● INSTRUCTIONS TO FOLLOW
Across the records below, count every line that contains the string "with", then report the count alone.

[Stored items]
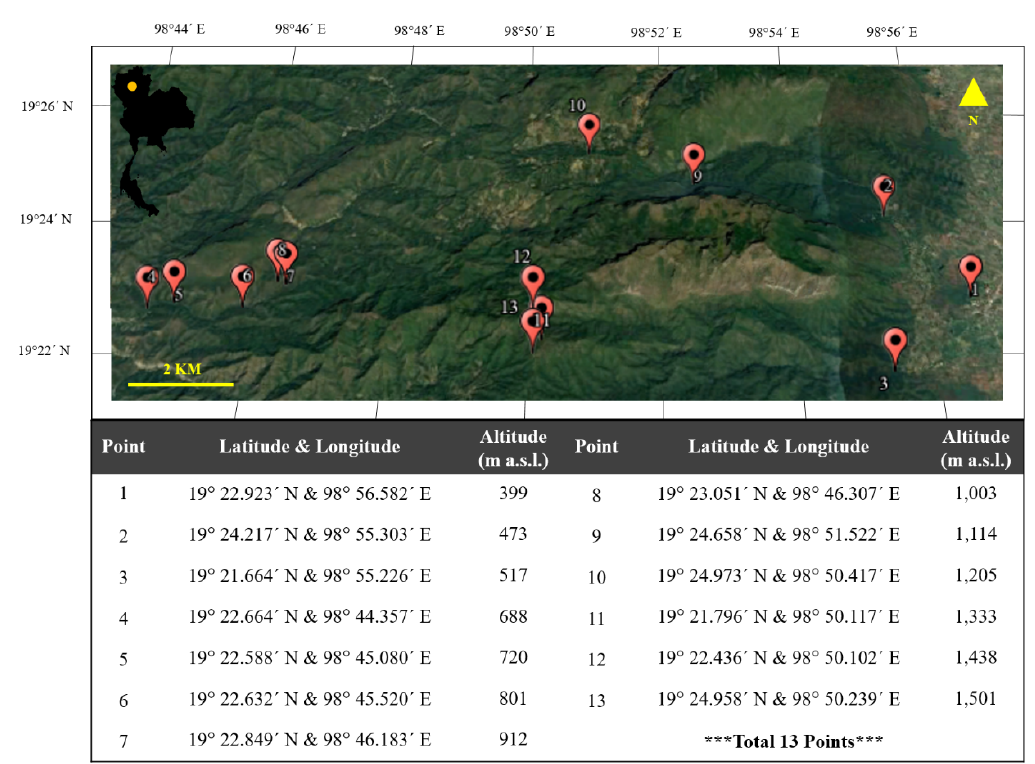
Figure 1 Map modified from Google Earth of the 13 sampling points with geographical locations (coordinates) and altitudes marked using the Garmin eTrex 30x handheld GPS unit in Chiang Dao Wildlife Sanctuary, Chiang Mai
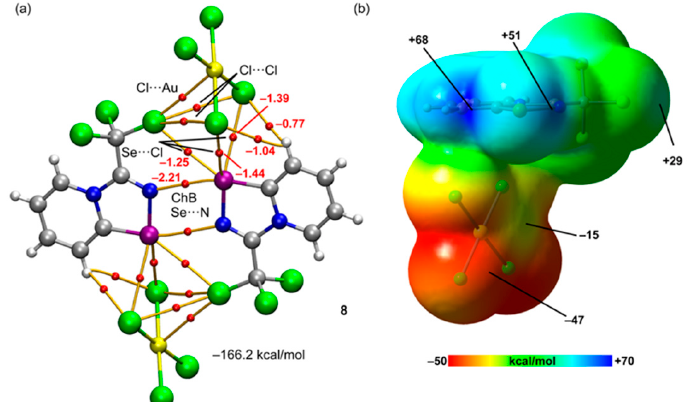
Figure 5. ( a ) QTAIM analysis of compound 8 . Only intermolecular bond CPs and bond paths are represented. The interaction energies of the ChB and HB contacts are indicated next to the bond CPs (small red spheres) in kcal/mol. ( b ) MEP surface of 8 using the 0.001 a.u. isodensity value. The MEP at selected points of the surface are indicated in kcal/mol.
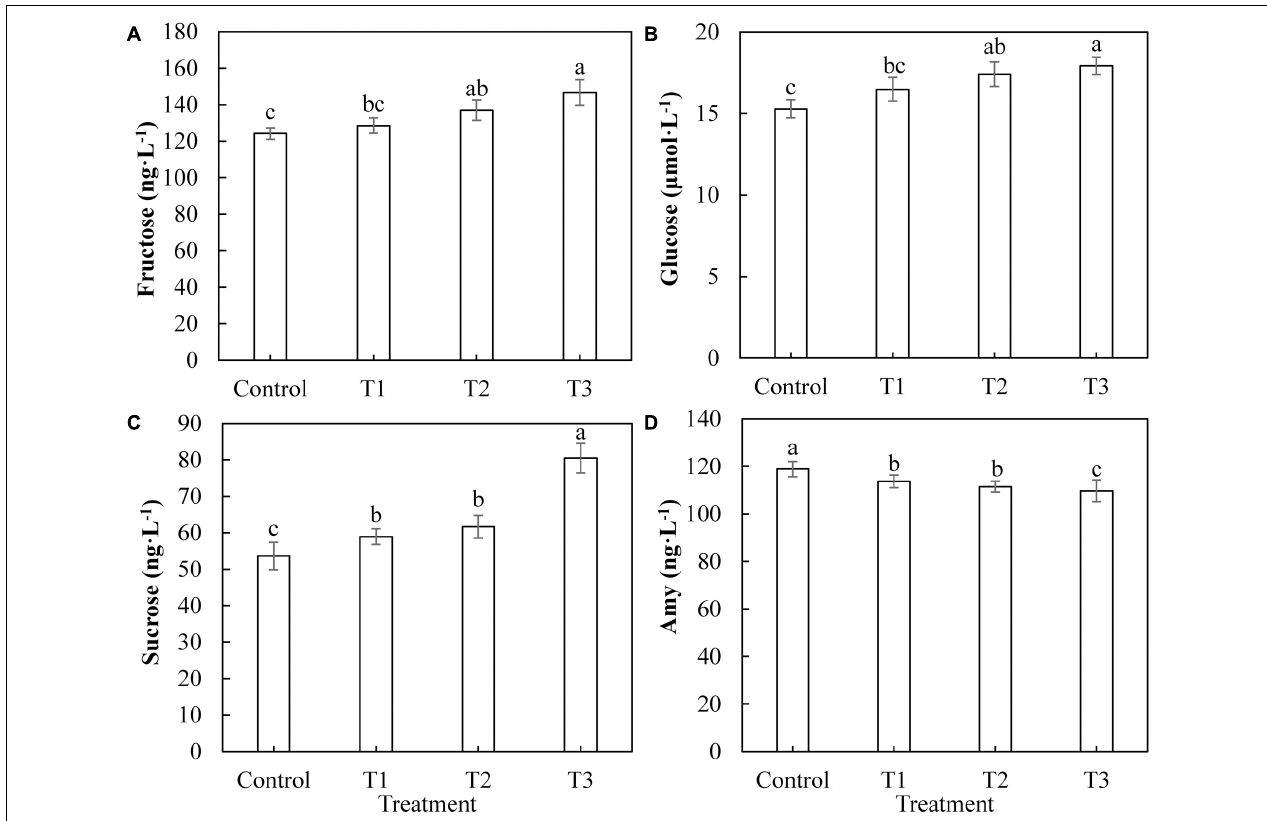
FIGURE 8 | Effects of supplemental LED light duration on the contents of photosynthetic products: fructose (A) , glucose (B) , sucrose (C) , and starch (D) in cucumber leaves. After LED light supplement treatment for 30 days, 10 pieces of the third leaf from the top of cucumber were selected from each treatment, washed and dried immediately, and then put into liquid nitrogen for the determination of photosynthate contents. Values are expressed as mean ± SE ( n = 3). Bars that are significantly different based on the Duncan’s multiple range test ( p < 0.05) are indicated with different lowercase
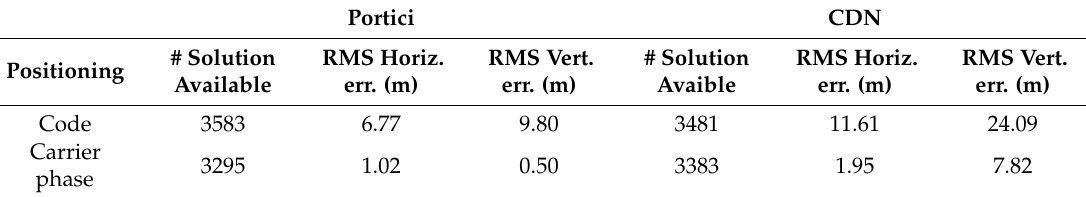
Table 1. Positioning performance for single-point positioning and carrier phase positioning for the Portici and CDN sites.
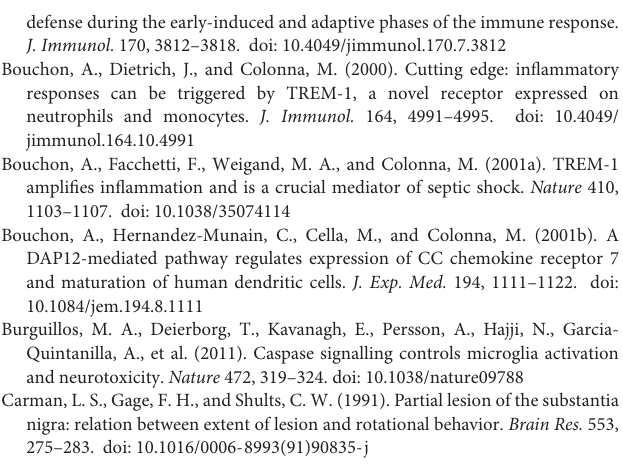
FIGURE S1 | Uncropped Western blots of Figure 1A : TREM-1 and Figure 1B : β -actin. FIGURE S2 | Uncropped Western blots of Figure 2A : iNOS, COX-2, and β -actin. FIGURE S3 | Uncropped Western blots of Figure 2B : I κ B, β -actin, NF- κ B, and Lamin B. FIGURE S4 | Uncropped Western blots of Figure 3B : LC3, p-mTOR, HDAC-6, mTOR, and β -actin. FIGURE S5 | Uncropped Western blots of Figure 3C : LC3 and β -actin; Figure 3D : p-ERK, ERK, p-Akt, and Akt. FIGURE S6 | Uncropped Western blots of Figure 4A : TREM-1; Figure 4B : iNOS, COX-2, and I κ B. FIGURE S7 | Uncropped Western blots of Figure 4C : LC3, HDAC6, and β -actin. FIGURE S8 | Uncropped Western blots of Figure 5 : iNOS, COX-2, and β -actin. FIGURE S9 | Uncropped Western blots of Figure 7B : TH, TNF- α , and β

● ANSWER SECTION
2